INPUT DATA:
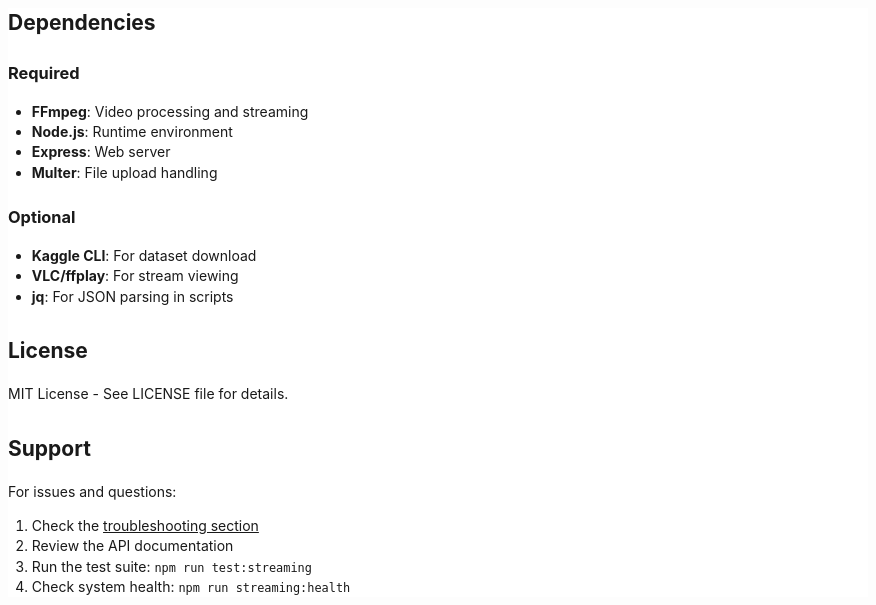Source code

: ## Dependencies

### Required

- **FFmpeg**: Video processing and streaming
- **Node.js**: Runtime environment
- **Express**: Web server
- **Multer**: File upload handling

### Optional

- **Kaggle CLI**: For dataset download
- **VLC/ffplay**: For stream viewing
- **jq**: For JSON parsing in scripts

## License

MIT License - See LICENSE file for details.

## Support

For issues and questions:

1. Check the [troubleshooting section](#common-issues)
2. Review the API documentation
3. Run the test suite: `npm run test:streaming`
4. Check system health: `npm run streaming:health`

WHAT YOU ARE ASKED TO DO: Begin with the line containing "For issues and" and repeat each line exactly until the records above end.

EXERCISE OUTPUT:
For issues and questions:

1. Check the [troubleshooting section](#common-issues)
2. Review the API documentation
3. Run the test suite: `npm run test:streaming`
4. Check system health: `npm run streaming:health`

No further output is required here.